EXERCISE DETAILS >> Print every record exactly, but leave out the pictures.

%%

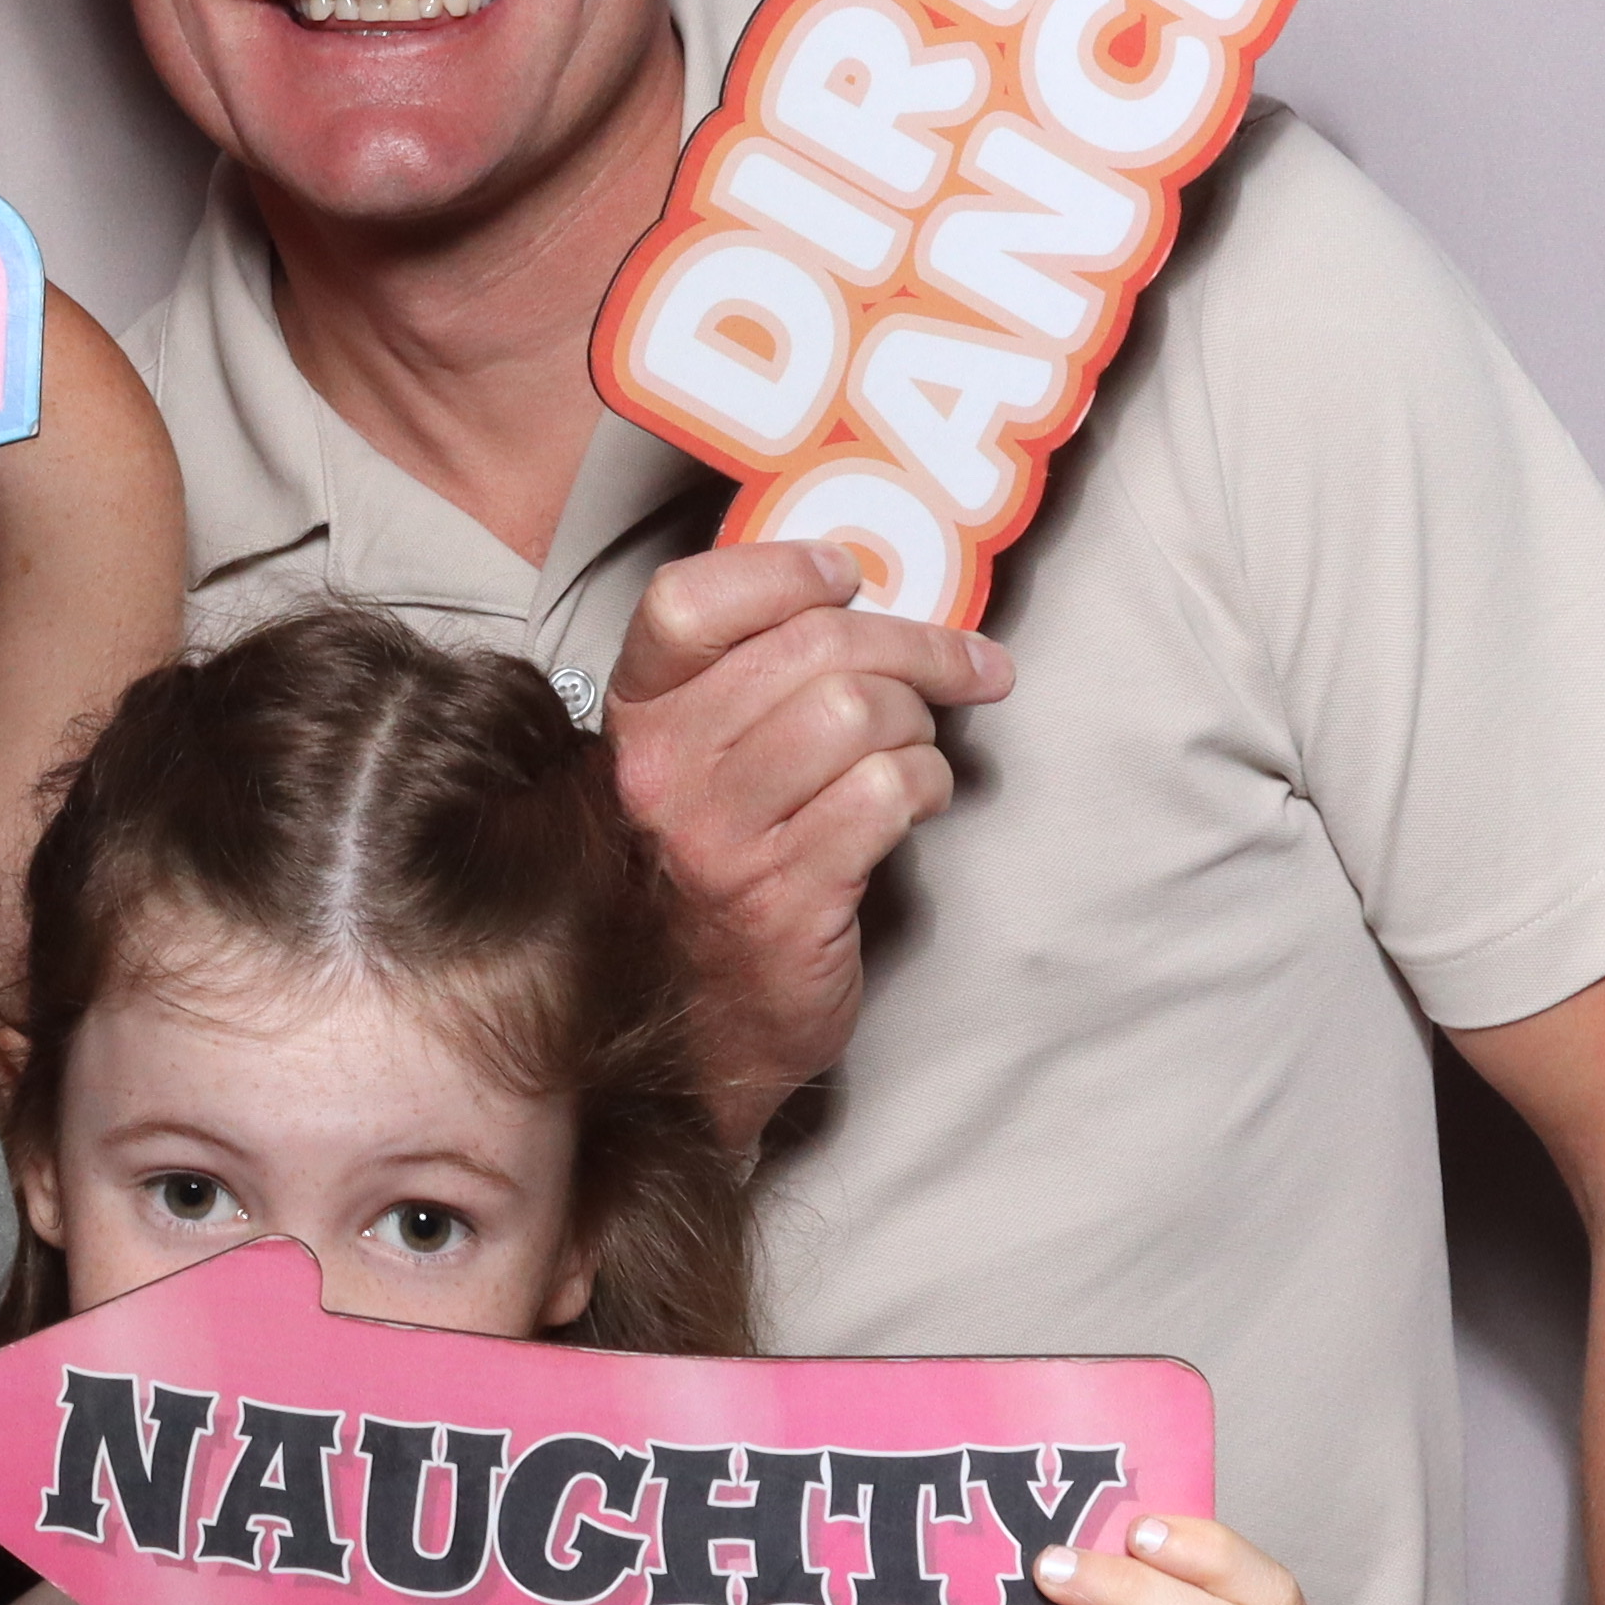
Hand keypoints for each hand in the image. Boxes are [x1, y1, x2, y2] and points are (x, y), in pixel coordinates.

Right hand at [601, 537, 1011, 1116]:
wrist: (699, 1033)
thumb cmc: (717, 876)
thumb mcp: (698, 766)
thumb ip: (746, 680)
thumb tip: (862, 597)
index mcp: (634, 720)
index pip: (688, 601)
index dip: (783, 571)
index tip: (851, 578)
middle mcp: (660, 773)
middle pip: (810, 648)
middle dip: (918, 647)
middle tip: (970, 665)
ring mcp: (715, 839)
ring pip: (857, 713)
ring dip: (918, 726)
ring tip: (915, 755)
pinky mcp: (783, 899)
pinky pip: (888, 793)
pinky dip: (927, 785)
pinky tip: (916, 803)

%%

WRITTEN ANSWER >>
Hand keypoints for each hand in the image. Boxes are [x1, y1, x2, y2] and points are (x, y), in pixel coordinates.

Right hand at [601, 537, 1011, 1116]:
wrist: (699, 1033)
thumb cmc: (717, 876)
thumb mcp: (698, 766)
thumb ip: (746, 680)
thumb tip: (862, 597)
index mcp: (634, 720)
index pip: (688, 601)
index dip: (783, 571)
index tip: (851, 578)
middle mcp: (660, 773)
middle pip: (810, 648)
middle dip: (918, 647)
middle tip: (970, 665)
ring mcp: (715, 839)
ring pip: (857, 713)
ring dip: (918, 726)
ring tip: (915, 755)
pinky mcp: (783, 899)
pinky pip: (888, 793)
pinky dip: (927, 785)
pinky tip: (916, 803)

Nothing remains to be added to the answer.